As part of creating a service platform, e.g. a platform focused on the creation and consumption of services by other services, we realized that we needed a consistent way to model messages within our system. This isn't about creating some universal message model for everyone, everywhere. This is strictly about creating a message model for our use. But I think the issues we are dealing with are fairly universal so I thought it would be interesting to share our current thinking. Please keep in mind that this is all very preliminary and subject to change without notice.
[Note: Updated to add a section on extensibility]
The Problem
As part of our work in Live land we are trying to figure out how to represent information in messages, e.g. we need an infoset. In our case the work we are doing is focused exclusively on machine to machine communication. This isn't about, say, markup languages which are primarily focused on adding machine processable semantics to primarily human focused data (e.g. strings decorated with elements). But even in machine to machine communication we share many of the same issues around extensibility and multi-platform support that markup languages have to deal with.
To make matters more complex it's pretty obvious to us that we need to have support for multiple data serializations. At a minimum we think we have to support XML and JSON but following the old computer science rule that there are only three numbers "0, 1 and infinity" this means we will eventually have to support more. So we want an infoset that will allow us to serialize across these various formats. Inevitably this means either taking a lowest common denominator approach or 'tunneling' our infoset through other infosets. Tunneling is particularly scary because tunneling is what leads to things like the massive stack of WS-* specs. But, to a certain extent, that's just tough for us. We have to support multiple serializations and for sanity sake we really can only have one infoset so we'll try to create one that strives for lowest common denominator but there is no doubt in my mind that we will end up tunneling. When the tunneling gets too painful we will have to revisit our infoset and/or the serializations that we support. There are no magic solutions.
I don't expect to see any code written directly to the infoset specified here. Rather, in another article, I will publish our thinking around a schema based on this infoset. So the infoset is not something our users would run into on a regular basis. But what kinds of structures we can and cannot put into our messages will be controlled by the infoset we choose.
The Proposed Solution
The Live infoset consists of two information items, the element information item and the string information item. Each information item has the properties specified below. When we refer to Unicode it is to the abstract unicode character planes rather than to any specific encoding (e.g. utf-8, 16, 32, etc.).
Element Information Item
Name – A globally unique name which MUST consist of a reverse DNS path. Note however that RFC 3490 is not necessary, unicode characters may be used directly.
Parent – A pointer to the parent element of the current element or null if the current element is the root of an infoset
Children – A list of element information item pointers
Ordered – A Boolean value. If true the list of children is ordered, if false then it is not.
The parent/children relationship MUST form an acyclic single rooted tree. That is, each element can only be listed in at most one children list and the pointed at element's parent MUST be the same element whose children list the element appears in.
String Information Item
Value – Contains an ordered series of zero or more unicode characters.

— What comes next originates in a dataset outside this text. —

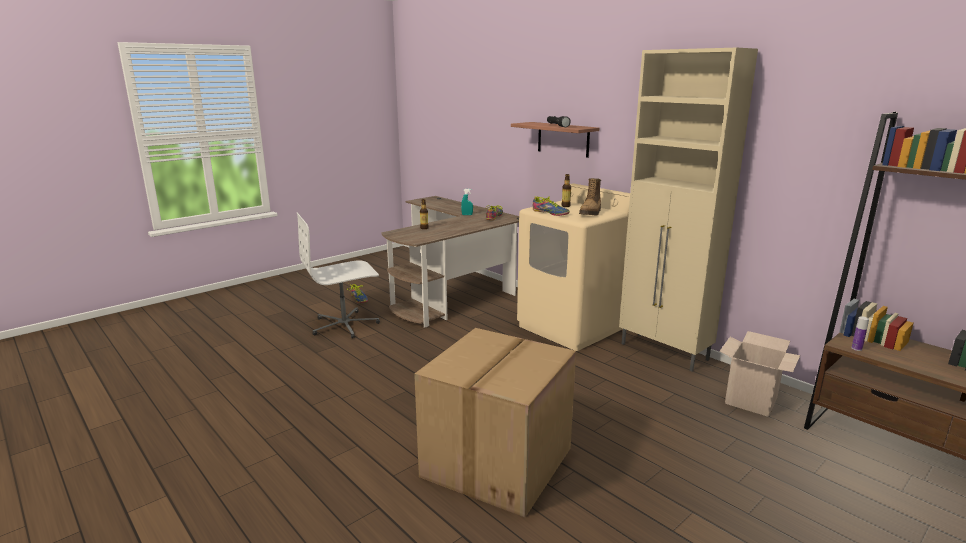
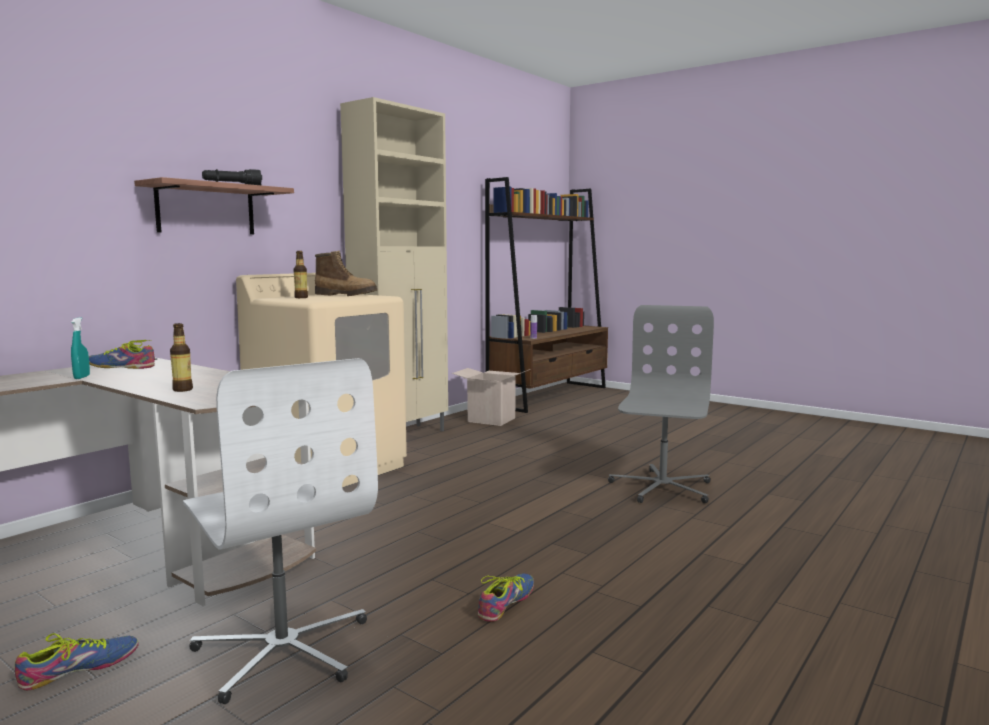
camera: 100 degrees left, 10 degrees down
(498, 463) = (661, 488): cardboard box -> grey office chair
(550, 213) = (343, 299): shoe -> shoe (506, 603)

Parent – A pointer to the element that contains the string.
A string MUST appear in exactly one children list of an element.
Extensibility
Discussion About The Proposed Solution
Below I walk through the decision making that went into creating our infoset. Yes, I know, it has two components, how complex can its creation be? But in reality we started with the XML infoset and then cut things out. The discussion below explains what we left out and why.
Diffing off the XML InfoSet
The obvious place to start is the XML infoset because, well, it exists and lots of people have had time to review it. In going through the infoset we can throw out the processing instruction information item, the unexpanded entity reference information item, the document type declaration information item, the unparsed entity information item and the notation information items without a second thought. These are all XMLisms that are of no relevance to anything we are trying to do.

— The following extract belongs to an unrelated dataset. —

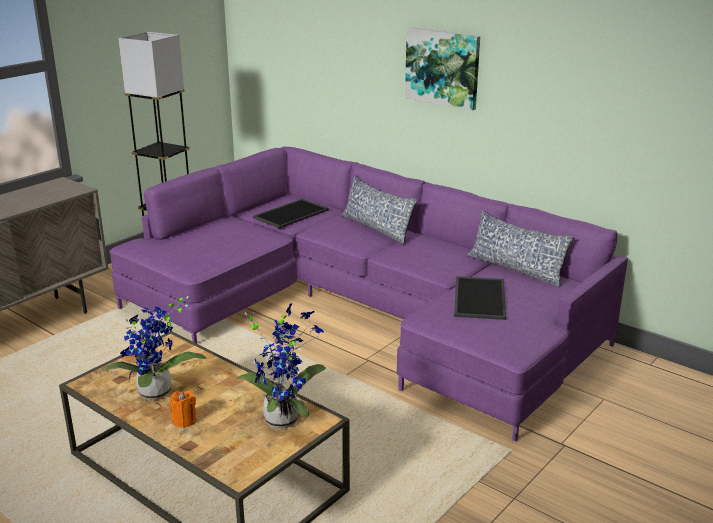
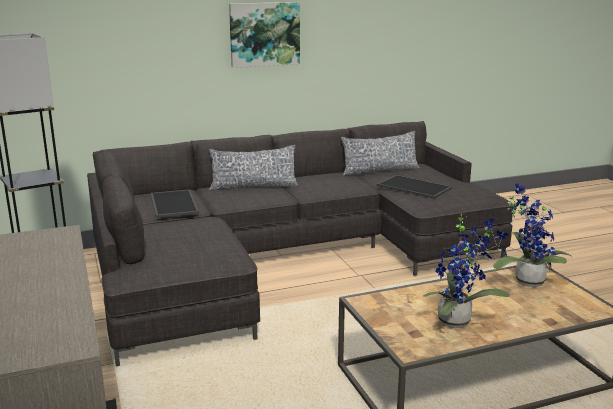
camera: 60 degrees left, 5 degrees down
(184, 421) = (510, 317): orange candle -> none
(363, 312) = (284, 258): purple sofa -> grey sofa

I believe we can also throw out the comment information item because comments are not something we are going to make available in our infoset. They might be in the serializations but they aren't part of our processing model. E.g. we will not specify any semantics that directly or indirectly rely on the use of comments.

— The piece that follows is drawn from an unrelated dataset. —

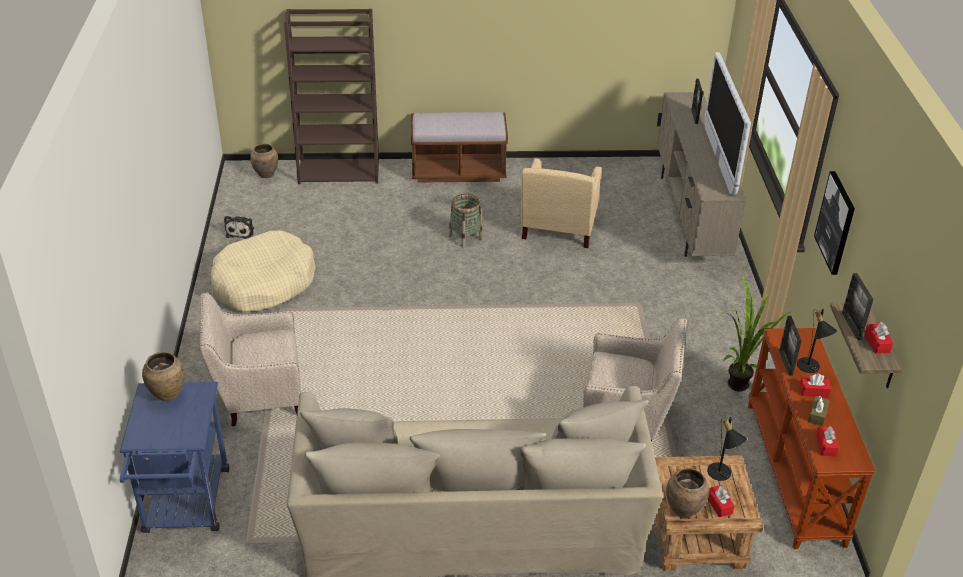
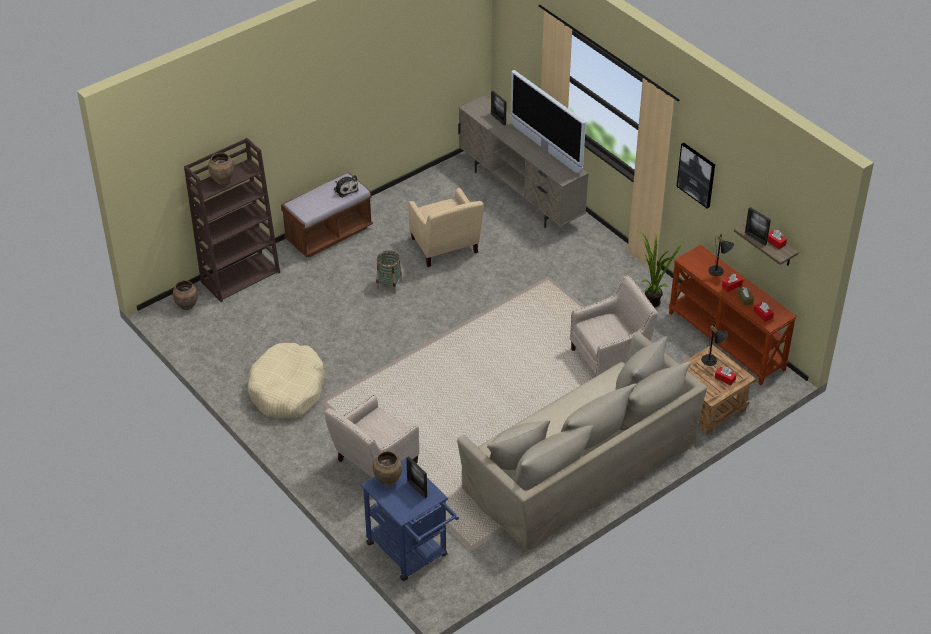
camera: 35 degrees left, 5 degrees up
(241, 231) = (223, 360): plush toy -> plush toy (345, 189)
(683, 510) = (710, 391): brown vase -> brown vase (222, 180)
(785, 363) = (703, 275): picture frame -> picture frame (417, 489)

I would also throw out the namespace information items. The split between 'local names' and 'namespace names' in XML is an artifact of XML's history and not something that we would want in our infoset (see here for some background). Elements have globally unique names and that should just be that.
The character information items make some sense to me, especially because markup languages are all about interspersing text and elements. But our infoset will be simpler. For reasons explored later on we prefer to have a string information item rather than character information items.
A subject of more than a little debate around here has been the attribute information item. I was discussing this with Mark Nottingham from Yahoo and he made the point that attributes are great so long as no one but him are allowed to use them. The point being that there are certainly cases where having an attribute available makes the data model simpler (think IDs, for example) but that in practice people abuse attributes. The fundamental problem with attributes is that they are not, strictly speaking, necessary (E.g. you can always encode in elements what you can express in attributes) and they are not extensible since they are just strings. After much discussion our opening position is that our infoset won't support attributes. On balance we think attributes cause more harm than good. We'll see in practice how well this holds up.
The document information item contains lots of interesting data that isn't relevant to us. It has things like PIIs, comments, DTDs, etc. It also have version information but this is version information for the serialization, not for the XML infoset. The two are not necessarily the same. I will talk about infoset versioning issues in a later section but in practical terms we do not need the document information item.
If the logic holds up this means that our internal infoset needs exactly two information items, a string information item and an element information item.
Element Information Item – Naming, Order, Banning Markup and Such
The element information item has a number of properties in the XML Infoset. Since our infoset gives each element a globally unique name we can throw away all the detritus of the hacked in XML namespace model. So the namespace name, local name, prefix, namespace attributes and in-scope namespaces properties can all be quickly discarded and replaced with a single name property that provides the globally unique name for the element.
For simplicity sake we will name our attributes using DNS as a mechanism to both provide uniqueness and still make the result human readable. Specifically we will use the reverse DNS convention. E.g. a first name element could be named com.microsoft.live.schemas.firstName. For cases where we want to serialize to XML we can trivially break this up into a namespace (e.g. data:com.microsoft.live.schemas) and a local name (e.g. firstName).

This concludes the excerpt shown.